Cooling Fan Addition:

The major issue I was seeing with overhangs and general print quality was an overheating issue. There are a couple ways to address aspects of this: adding a silicone sock to reduce reheating issues, and/or adding a cooling fan to make the top surfaces cool more quickly. For now I’ve only implemented the latter option. I’ve been unable to find a compatible silicone sock so far.

thedayowl on Thingiverse designed a fan duct for a blower fan to be added to the carriage. You can find it here. I printed it out, ordered the other parts, and attached it to the assembly.
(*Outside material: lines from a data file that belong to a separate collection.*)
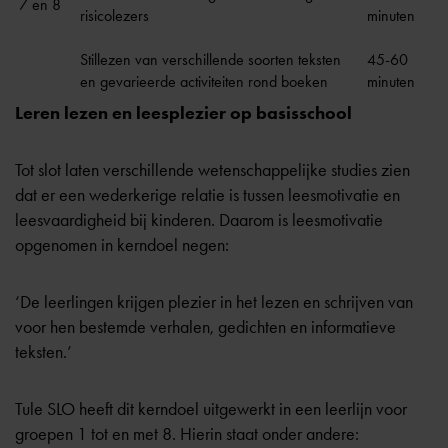
7 en 8
risicolezers
minuten
Stillezen van verschillende soorten teksten
45-60
en gevarieerde activiteiten rond boeken
minuten
Leren lezen en leesplezier op basisschool
Tot slot laten verschillende wetenschappelijke studies zien
dat er een wederkerige relatie is tussen leesmotivatie en
leesvaardigheid bij kinderen. Daarom is leesmotivatie
opgenomen in kerndoel negen:
‘De leerlingen krijgen plezier in het lezen en schrijven van
voor hen bestemde verhalen, gedichten en informatieve
teksten.’
Tule SLO heeft dit kerndoel uitgewerkt in een leerlijn voor
groepen 1 tot en met 8. Hierin staat onder andere:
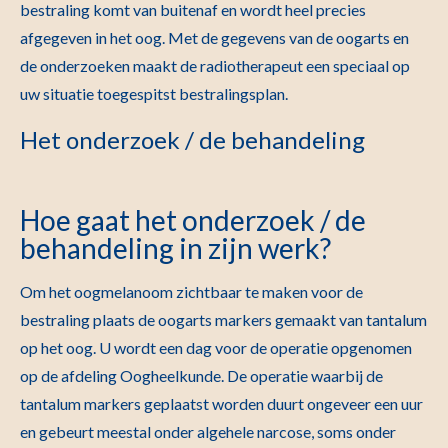
bestraling komt van buitenaf en wordt heel precies
afgegeven in het oog. Met de gegevens van de oogarts en
de onderzoeken maakt de radiotherapeut een speciaal op
uw situatie toegespitst bestralingsplan.
Het onderzoek / de behandeling
Hoe gaat het onderzoek / de
behandeling in zijn werk?
Om het oogmelanoom zichtbaar te maken voor de
bestraling plaats de oogarts markers gemaakt van tantalum
op het oog. U wordt een dag voor de operatie opgenomen
op de afdeling Oogheelkunde. De operatie waarbij de
tantalum markers geplaatst worden duurt ongeveer een uur
en gebeurt meestal onder algehele narcose, soms onder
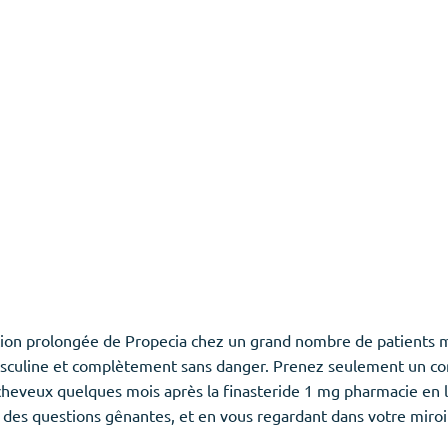
ation prolongée de Propecia chez un grand nombre de patients 
e masculine et complètement sans danger. Prenez seulement un 
heveux quelques mois après la finasteride 1 mg pharmacie en lig
t des questions gênantes, et en vous regardant dans votre miroi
The trickiest bit was figuring out how I was supposed to connect the power. There’s an open connection on the board that provides sufficient power continuously. You can’t control it through the software, but I don’t see the harm in letting that small blower run continuously.

By the way, the connector on the board is NOT the standard connector it looks like, and I’m not sure what it is, so I made do with a dupont connector.
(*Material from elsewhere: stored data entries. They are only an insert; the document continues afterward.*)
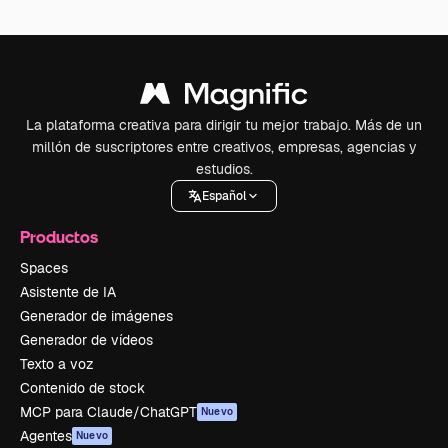
La plataforma creativa para dirigir tu mejor trabajo. Más de un
millón de suscriptores entre creativos, empresas, agencias y
estudios.
Español
Productos
Spaces
Asistente de IA
Generador de imágenes
Generador de vídeos
Texto a voz
Contenido de stock
MCP para Claude/ChatGPT
Nuevo
Agentes
Nuevo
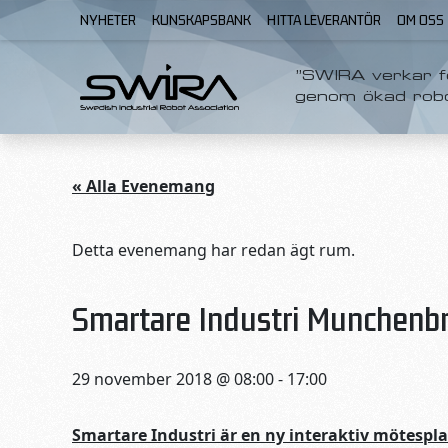
Skip to content
NYHETER
KUNSKAPSBANK
HITTA LEVERANTÖR
OM OSS
”SWIRA verkar fö
genom ökad rob
« Alla Evenemang
Detta evenemang har redan ägt rum.
Smartare Industri Munchenb
29 november 2018 @ 08:00
-
17:00
Smartare Industri är en ny interaktiv mötesplat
Gear Grinding/Nozzle Turnoff/Layer Shift

There was an intermittent issue that I’ve had with the stepper motors (particularly on the y axis, but occasionally on the x axis) moving unexpectedly, often running into the end stop and grinding the belt. When that happened, the hot end would turn off (causing the filament to stop flowing and just grind), and the printer would lose track of the hot end’s location (causing massive layer shifts), both of which ruined the print. I attacked this from a few different angles. Replacing the belts earlier in the process was part of one of the attempts, as I’ve had issues with slippage before, as well as just part of replacing older parts.

Stepper Motor Driver Tweaking:

Based on a recommendation I’ve gotten from some other people, I got a multimeter to check the stepper motor drivers, and a ceramic screwdriver to adjust the voltage. I’ve tried tweaking it a few times, but I didn’t really see any improvement.

Power Supply Replacement:

Upon other recommendations, I decided to try getting a replacement power supply. I’ve been told that the one that came with the printer is considered a really reliable brand, but since I’ve swapped out the power supply the printer seems to have stopped having that intermittent failure.

Finished

With all that finished… WOW. This older printer can now print better than my newer one! I now do all my more precise prints on this printer.
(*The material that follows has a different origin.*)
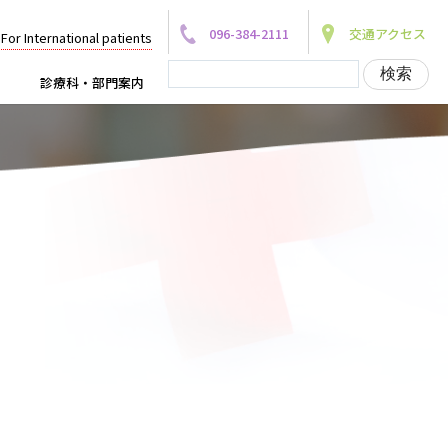
096-384-2111
交通アクセス
For International patients
診療科・部門案内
For a point of comparison, here’s the before photo of the temperature towers printed on this printer.

Absolute rubbish!

And here’s the miniatures that I’m able to print now! I’ve been running it a lot lately building up my miniatures collection.

Thoughts/notes for the future:

If I run into issues on the hotend again, I think I may do what I’ve seen others do and switch to a more industry standard hotend, though that’d be an… interesting conversion process. It would make finding replacement parts a lot easier, though!

I think there is a little bit of a bed level issue, still, and I’m not sure how much is in the tramming and how much is in the metal bed I placed on it. It may be related to how I mounted the bed with command strips.

For now I’m printing mostly small items. When I print larger items I get a bit of warping, so I think I need to remember to implement brims on the larger ones. I’m not sure how much is due to the unheated bed, and how much from variations in leveling. And no, I’m not considering adding a heated bed anytime soon. From what I’ve read, trying to do a DIY heated bed increases the fire risk more than I am comfortable with.

At one point I was considering replacing the z-axis screws with thicker ones, but the manufacturer used a nonstandard interface piece (it had 3 holes instead of the standard 4), so I couldn’t easily swap them out without also having to print and install completely new blocks at the ends. This is the kind of nonsense that makes me want to scratch build a printer on my own down the line, with an eye for maintenance and using industry standard parts.

Anyway, I guess I’ve got to start working on the other printer soon to bring up the quality level on it! It feels kinda weird that my older and larger printer is currently better at producing the smaller miniatures. I need to address this imbalance, so I can print smaller things on the smaller printer and larger things on the larger printer.